[Start of section]
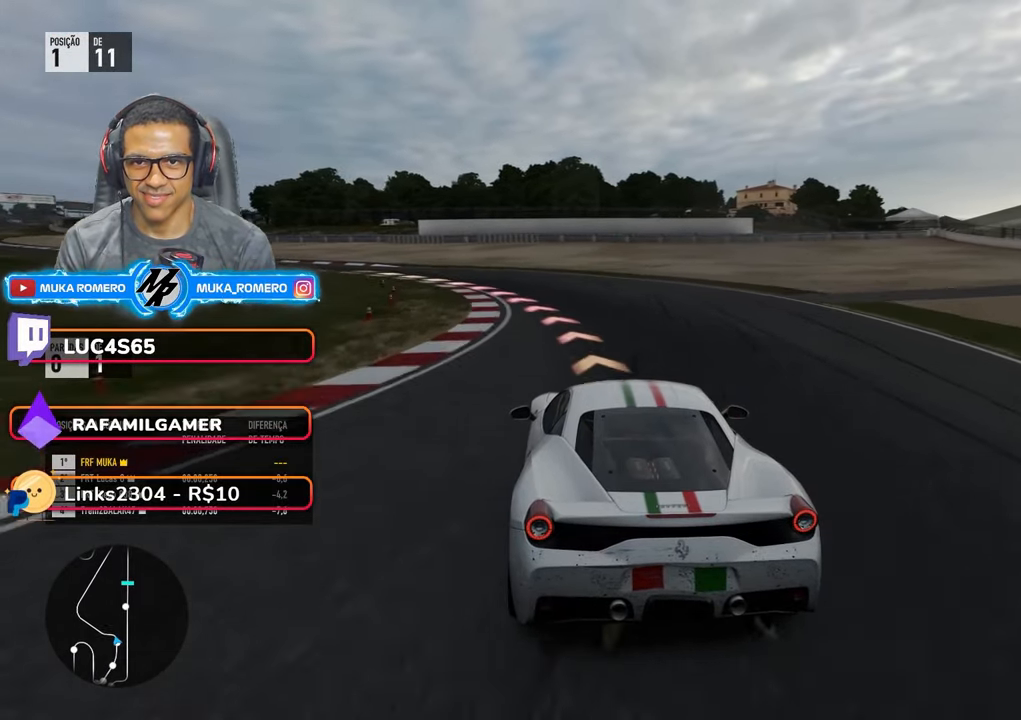
{"buttons": ["R2"], "left_stick": "down-left", "right_stick": "center", "events": [[317, "L2", "down"], [350, "R2", "up"], [400, "R2", "down"], [417, "L2", "up"]]}
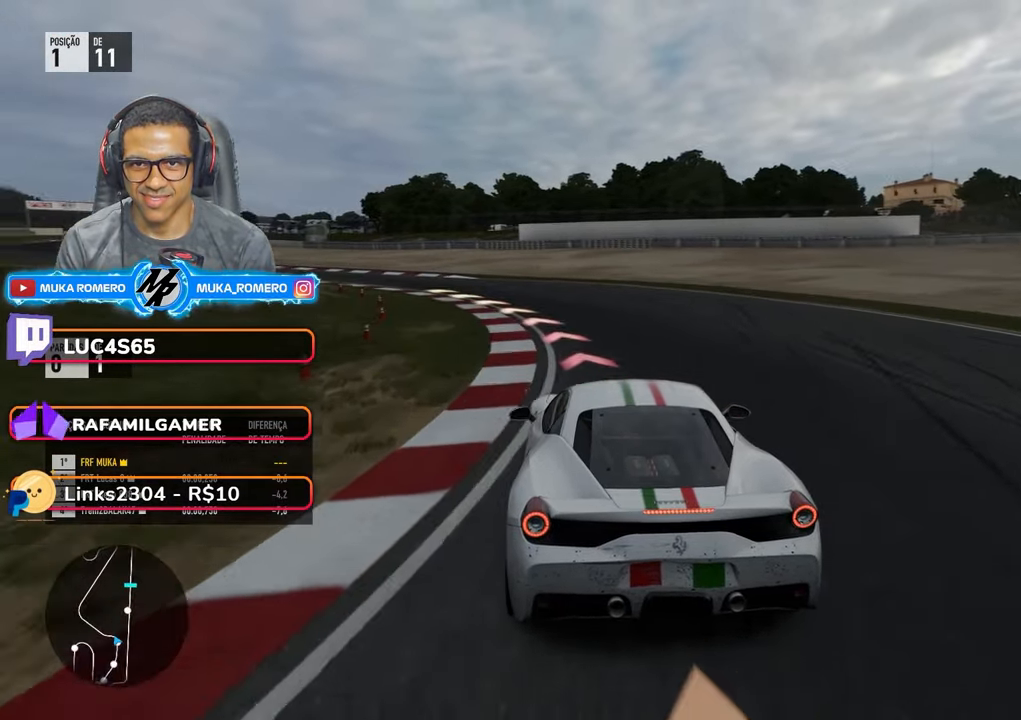
{"buttons": ["R2"], "left_stick": "down-left", "right_stick": "center"}
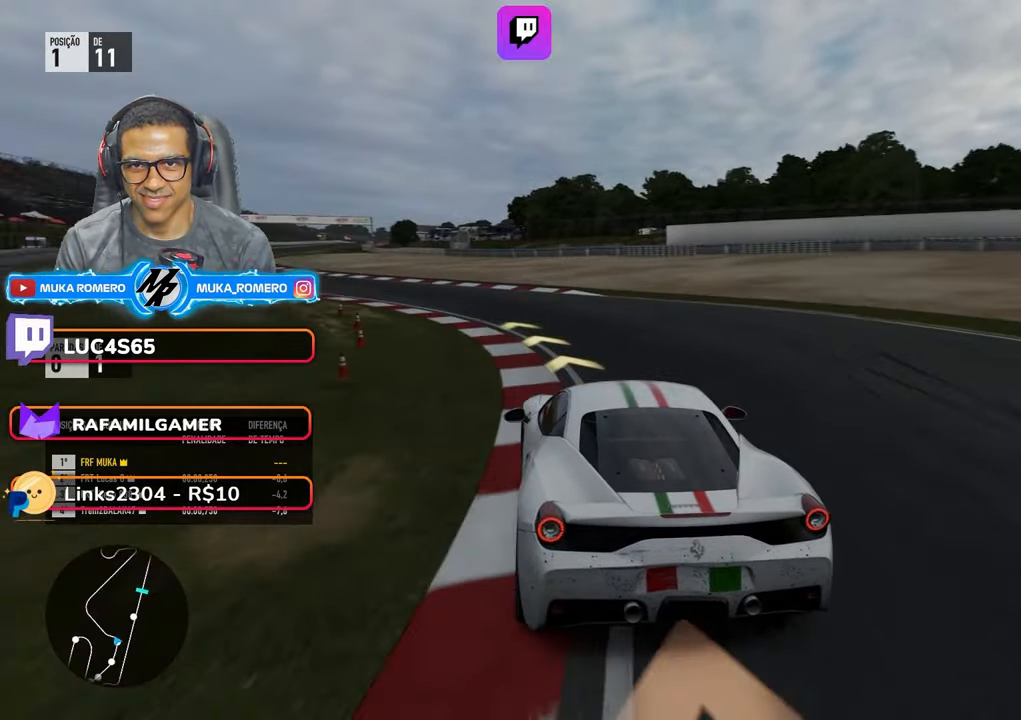
{"buttons": ["R2"], "left_stick": "down-left", "right_stick": "center", "events": []}
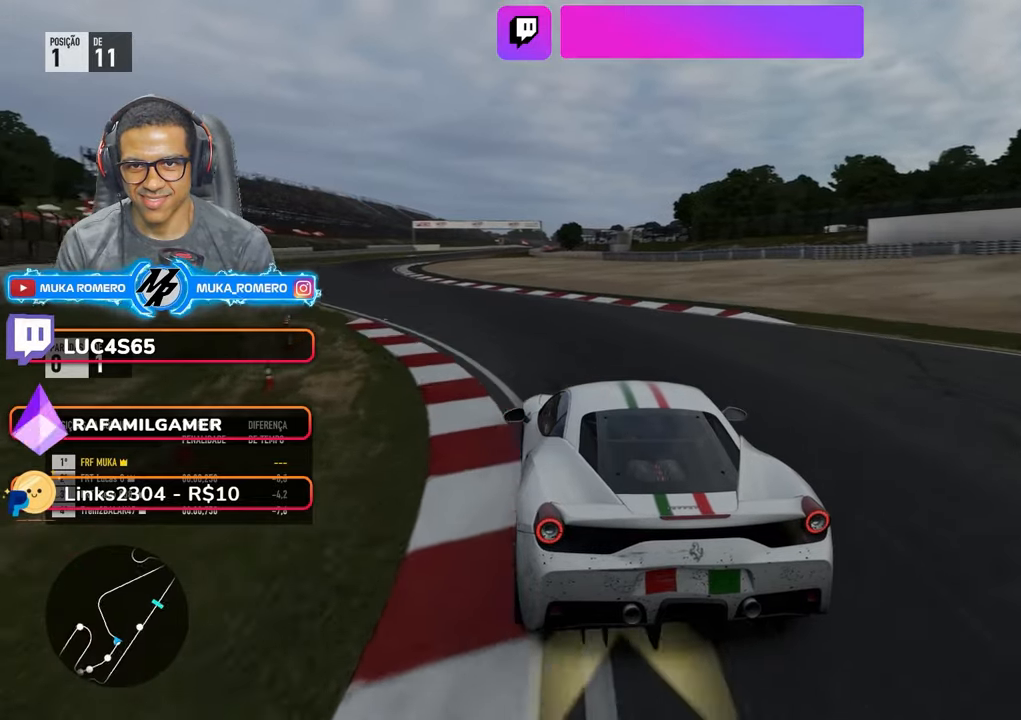
{"buttons": ["R2"], "left_stick": "down-left", "right_stick": "center", "events": []}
[End of section]
What the task needs is the material above repeated exactly, pictures excepted.

{"buttons": ["R2"], "left_stick": "down-left", "right_stick": "center", "events": [[317, "L2", "down"], [350, "R2", "up"], [400, "R2", "down"], [417, "L2", "up"]]}
{"buttons": ["R2"], "left_stick": "down-left", "right_stick": "center"}
{"buttons": ["R2"], "left_stick": "down-left", "right_stick": "center", "events": []}
{"buttons": ["R2"], "left_stick": "down-left", "right_stick": "center", "events": []}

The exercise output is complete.